CCAGW Objects to Pork-Laden Energy Bill | Council For Citizens Against Government Waste

CCAGW Objects to Pork-Laden Energy Bill

Press Release

For Immediate ReleaseContact: Mark Carpenter/Tom Finnigan
November 18, 2003(202) 467-5300

 

National Energy Policy is Excuse for Local Patronage,” Schatz says

(Washington, D.C.)—The Council for Citizens Against Government Waste (CCAGW) today blasted House and Senate conferees for authorizing a hodgepodge of corporate giveaways and special interest provisions in the 10-year, $32 billion energy package.  The House is expected to take up the bill today and the Senate could finish the bill by week’s end. 

“Eight years ago, republicans in Congress were calling for the elimination of the Department of Energy,” CCAGW President Tom Schatz said.  “Today, instead of repealing the regulations that stifle innovation in the energy market, they use ‘national energy policy’ as a cover for cushioning home-state interests with federal money.”

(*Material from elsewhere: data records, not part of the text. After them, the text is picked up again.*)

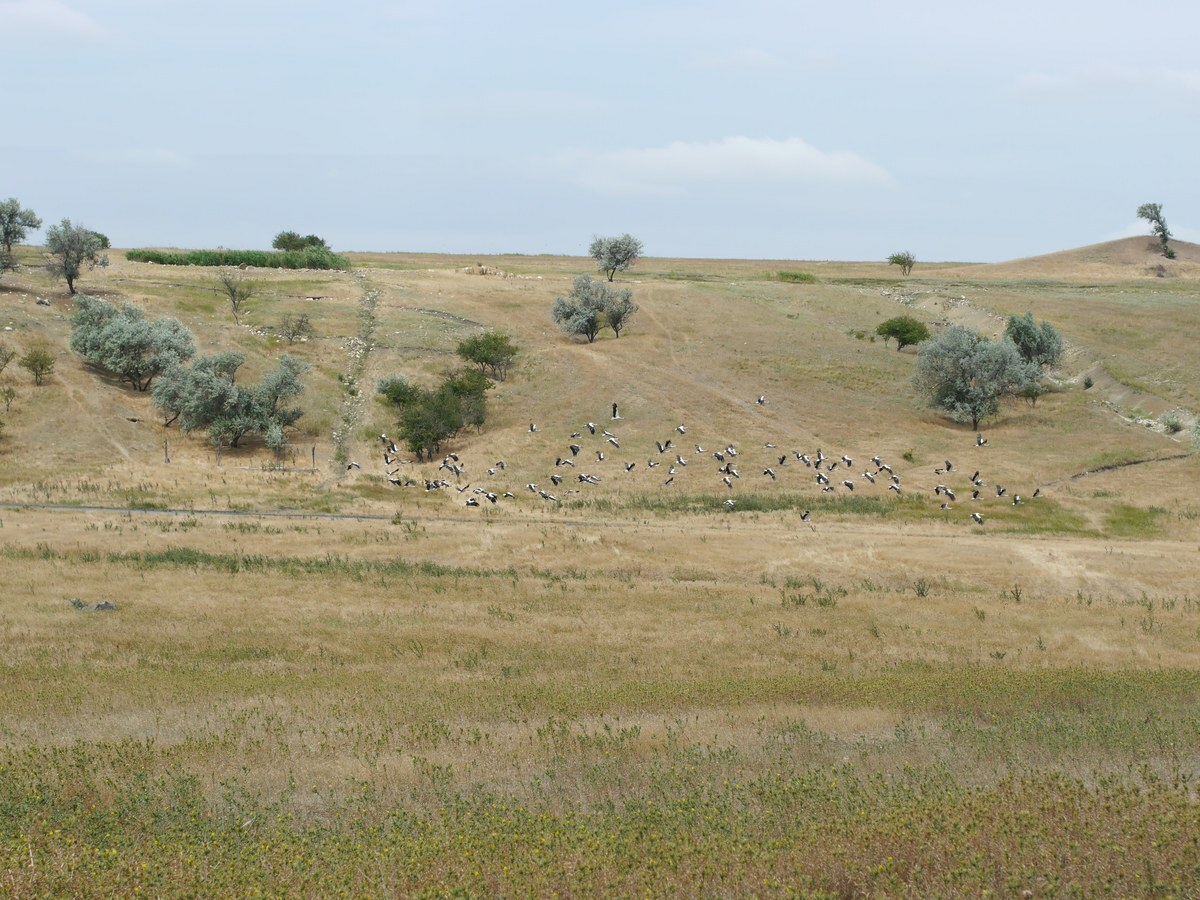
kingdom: Animalia
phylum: Chordata
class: Aves
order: Ciconiiformes
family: Ciconiidae
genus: Ciconia
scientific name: Ciconia ciconia
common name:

CCAGW points to the following special interest spending items in the energy bill:

  • $20 billion for a 3,500-mile pipeline from Alaska to the lower 48 states, including a $20 million worker-training program for pipeline workers.
  • $2.9 billion in corporate welfare for some of the wealthiest corporations in the fossil fuel industry. 
  • $2 billion—double its past subsidy—for ethanol production in the Corn Belt.
  • $1.2 billion for President Bush’s “Freedom Car” initiative, which ostensibly promises commercially viable hydrogen-powered fuel cells.
  • $1 billion for the construction of a nuclear reactor that could produce hydrogen and electricity in Idaho.
  • $800 million for a loan to build a coal gasification plant in Minnesota.
  • $800 million for companies in Texas and Louisiana to compensate for their phase out of the gasoline additive MTBE, which studies have concluded contaminates ground water. 
  • $220 million for an environmental learning center in Iowa.  Senate Finance Committee Chairman Charles Grassley (R-Iowa) is insisting on allowing the learning center to sell a type of bond that would pay investors federal income tax credits instead of interest.

While criticizing the pork in the bill, CCAGW praised the provision establishing a pilot program for energy savings performance contracts (ESPCs) for mobile assets at the Department of Defense and other agencies.  “The use of ESPCs is a proven method of saving energy, the environment, and tax dollars,” Schatz concluded.  “But more must be done to make ESPCs permanently available to agencies, through the enactment of H.R. 3339, the National Defense Energy Savings Act.”

The Council for Citizens Against Government Waste is the lobbying arm of Citizens Against Government Waste, the nation's largest nonpartisan, nonprofit organization dedicated to eliminating waste, fraud, abuse, and mismanagement in government.